Cette attention aux milieux naturels permet le maintien d’une population permanente sur des territoires marqués par une forte fréquentation saisonnière.
C’est pourquoi la présente proposition de loi, qui a pour ambition de défendre l’économie agricole contre une économie résidentielle ou de tourisme, est bienvenue. Il faut éviter que ces bâtiments conchylicoles et les zones de marais salants ne se transforment en résidences secondaires « les pieds dans l’eau ». En effet, aujourd’hui, comme cela est souligné dans le rapport, le prix de vente d’un bâtiment à usage agricole à un privé peut être jusqu’à dix fois supérieur au prix de vente à un professionnel.
En l’absence de dispositifs juridiques et financiers de régulation, nous assistons à la disparition progressive du littoral naturel ou agricole. Les prix d’achat des terrains à bâtir plus élevés écartent les usages agricoles.

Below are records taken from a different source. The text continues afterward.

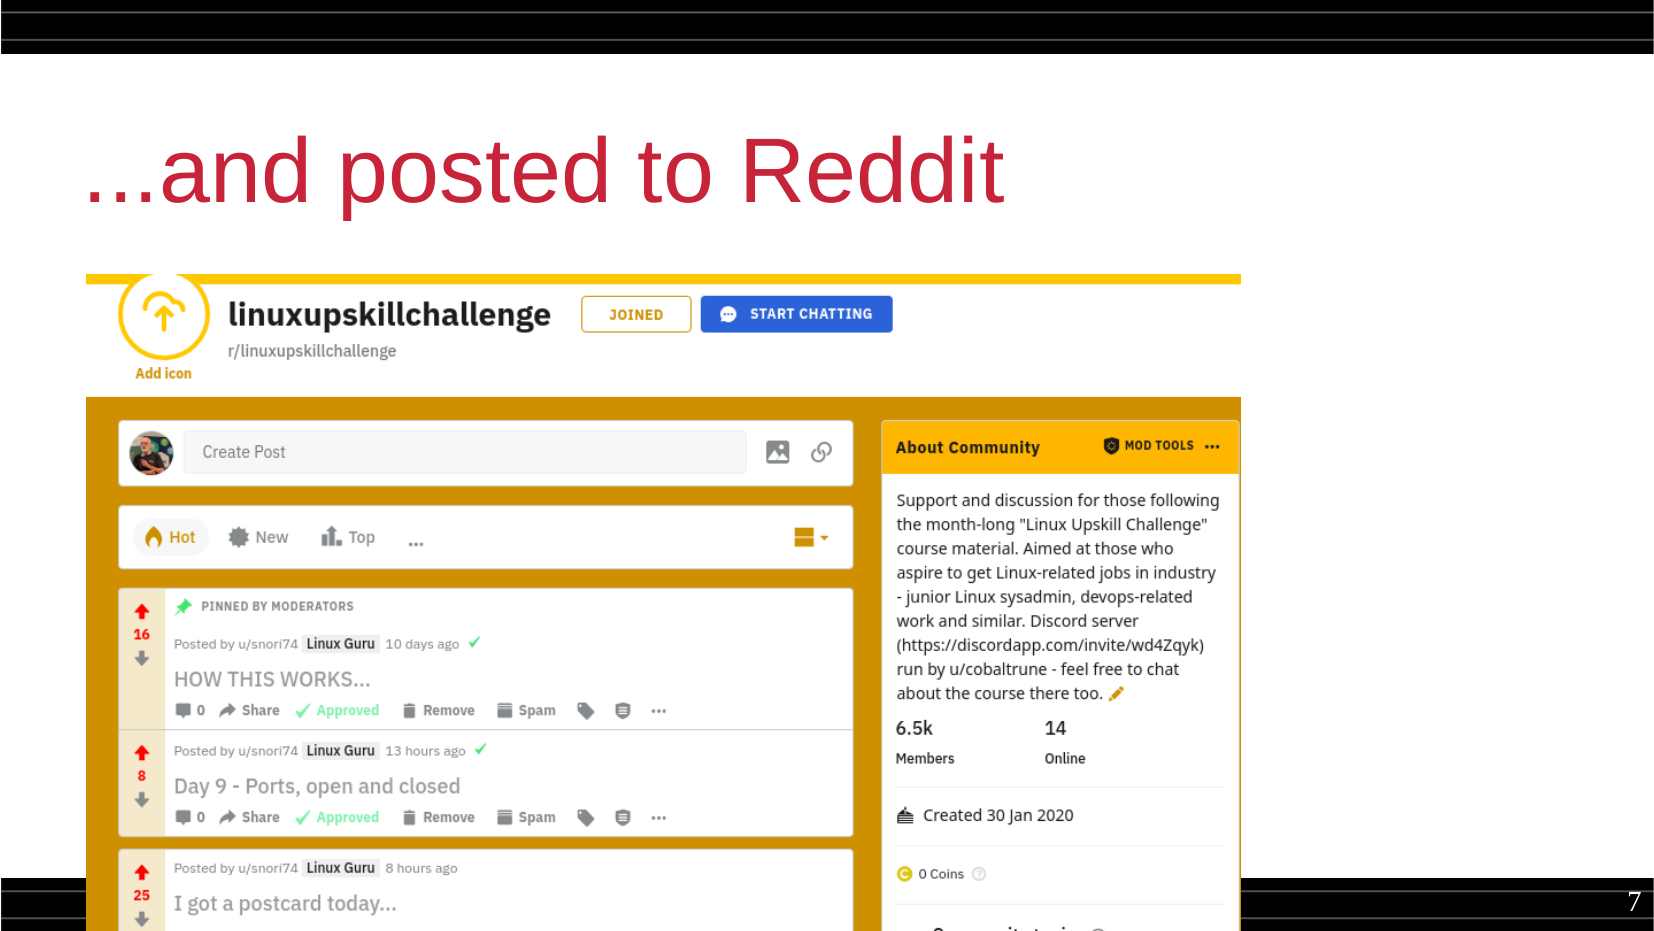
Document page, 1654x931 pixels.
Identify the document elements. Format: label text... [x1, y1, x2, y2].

picture [1, 274, 1654, 931]
picture [1, 0, 1654, 54]
title ...and posted to Reddit [82, 92, 1571, 249]
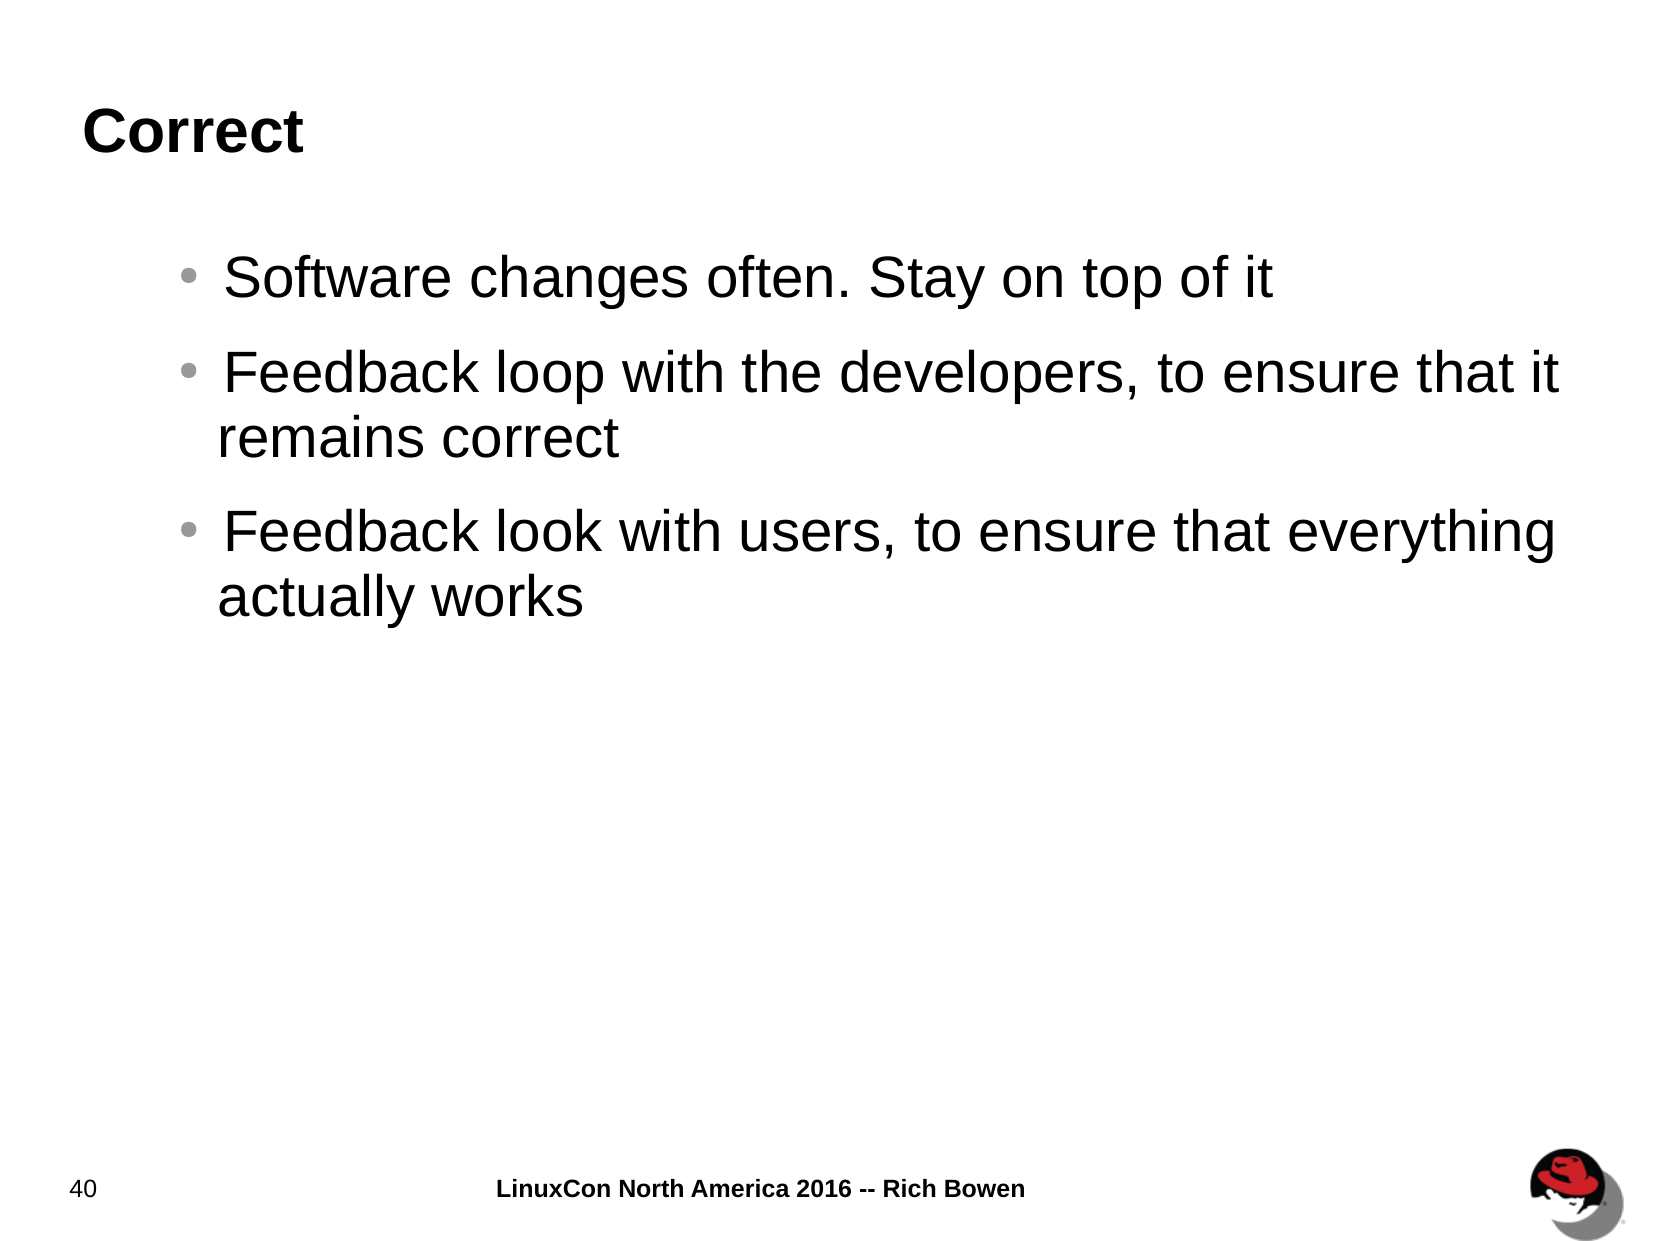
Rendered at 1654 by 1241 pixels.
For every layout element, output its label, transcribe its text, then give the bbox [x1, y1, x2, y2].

title Correct [82, 37, 1571, 226]
list Software changes often. Stay on top of it Feedback loop with the developers, to ensure that it remains correct Feedback look with users, to ensure that everything actually works [86, 244, 1576, 1039]
picture [1529, 1146, 1613, 1224]
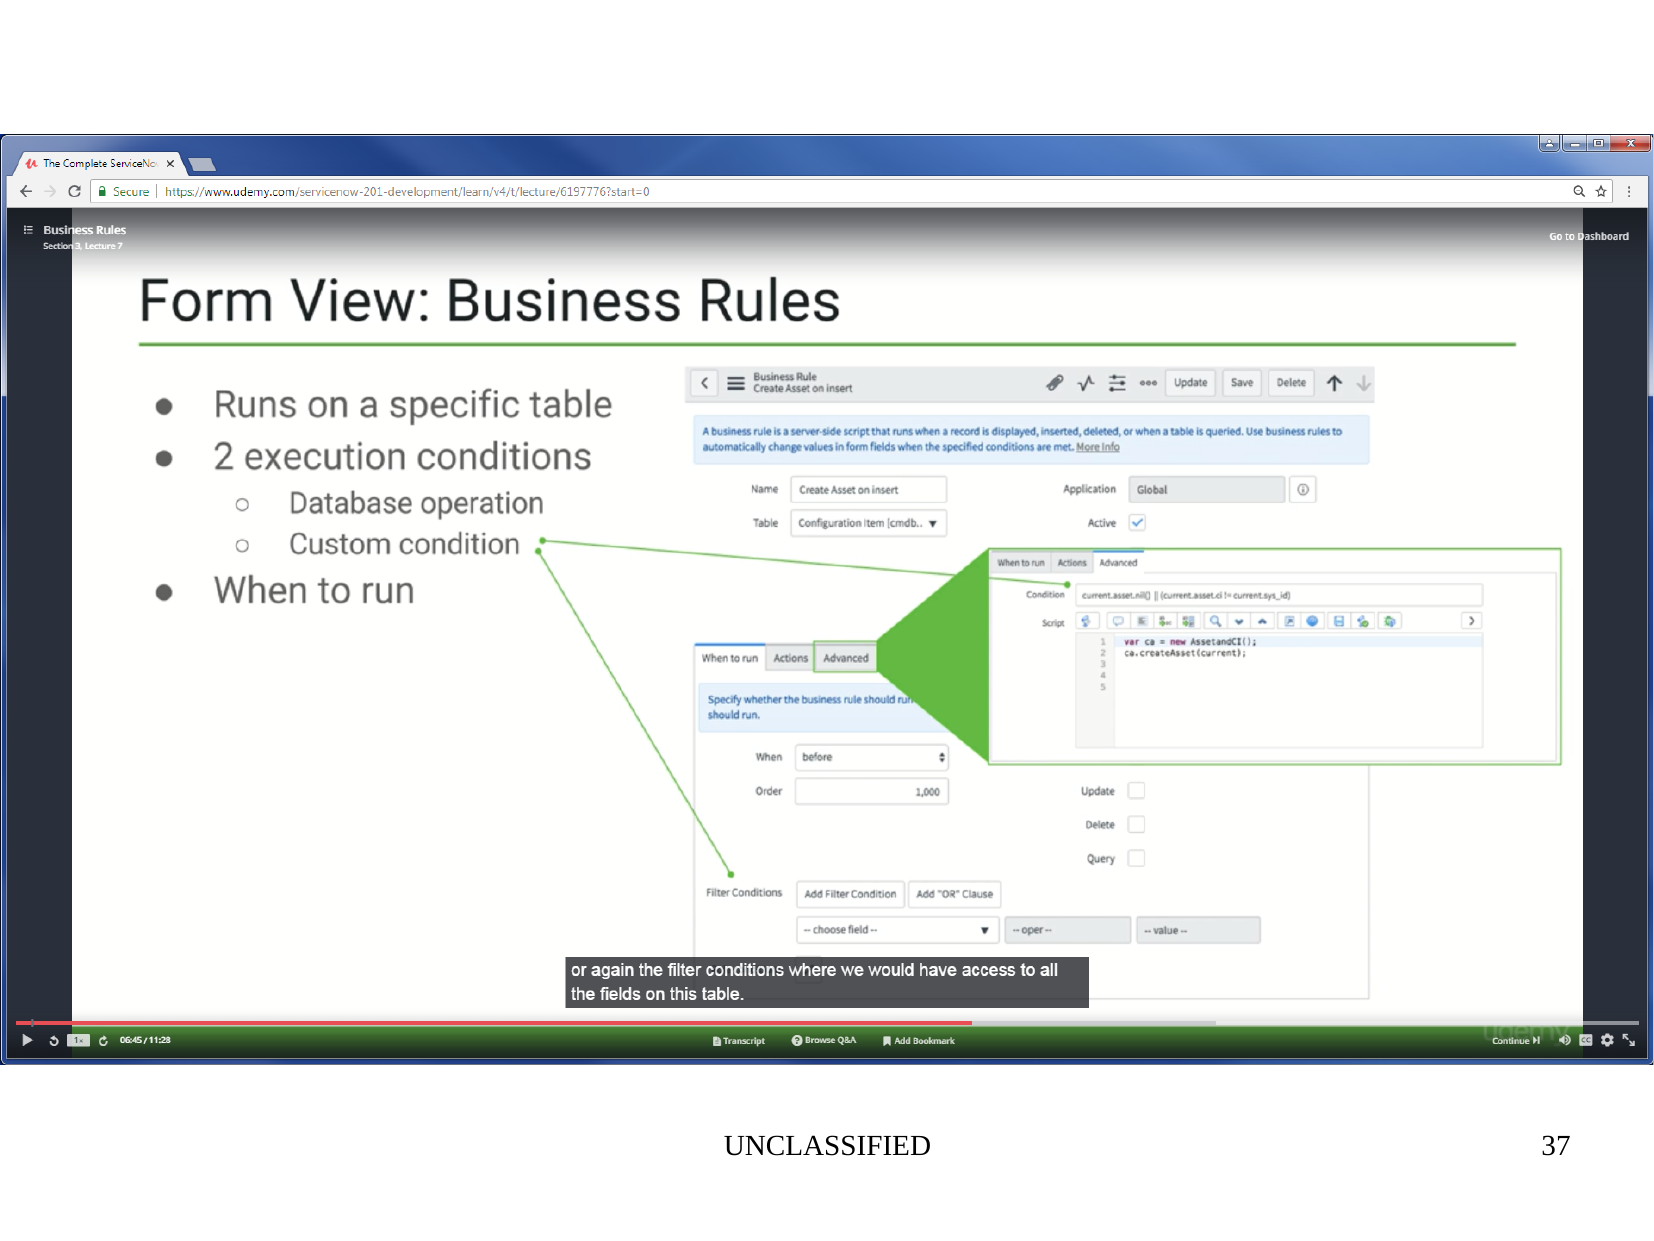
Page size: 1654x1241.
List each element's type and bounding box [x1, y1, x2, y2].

picture [0, 134, 1654, 1066]
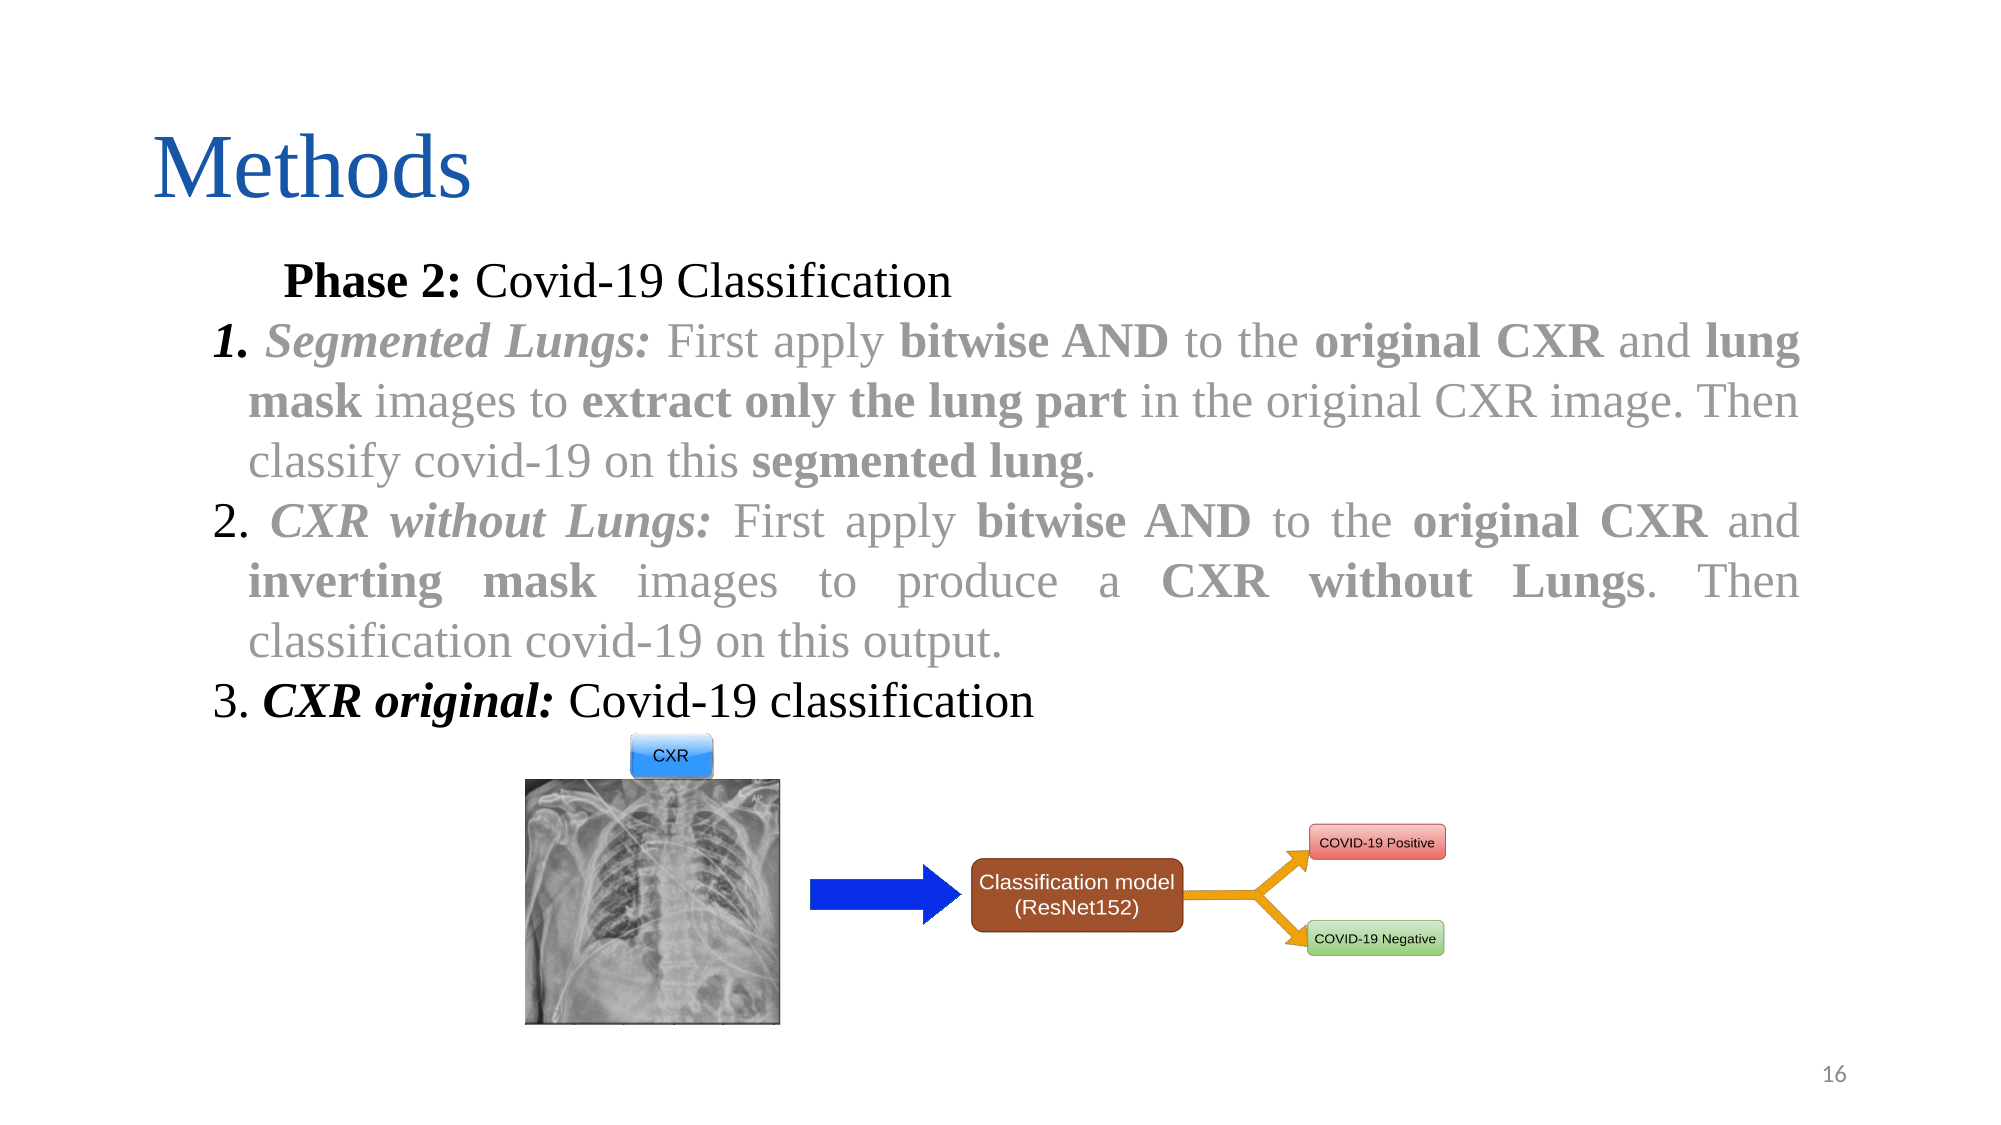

Il est nécessaire de porter le droit de préemption des sociétés d’aménagement foncier et d’établissement rural, les Safer, à vingt ans, contre cinq ans actuellement, pour éviter que les bâtiments ayant eu un usage agricole ne soient transformés en maisons d’habitation particulières. Seule la constitution de réserves foncières permettra de préserver ces espaces, alors même que la question de la transmission et de l’installation des entreprises est devenue un enjeu fort pour la filière conchylicole.
Des situations similaires ont pu être observées en zone de montagne, ces espaces étant soumis à des pressions touristiques et foncières de forte intensité. C’est pourquoi je regrette que l’extension de ce mécanisme à la montagne n’ait pas été retenue.
Toutefois, avec mes collègues du groupe CRCE, je voterai pour cette proposition de loi, qui constitue une avancée dans la lutte contre l’artificialisation des sols. Elle apporte un premier élément de réponse sans rouvrir, pour les connaisseurs, le fameux débat sur les dents creuses.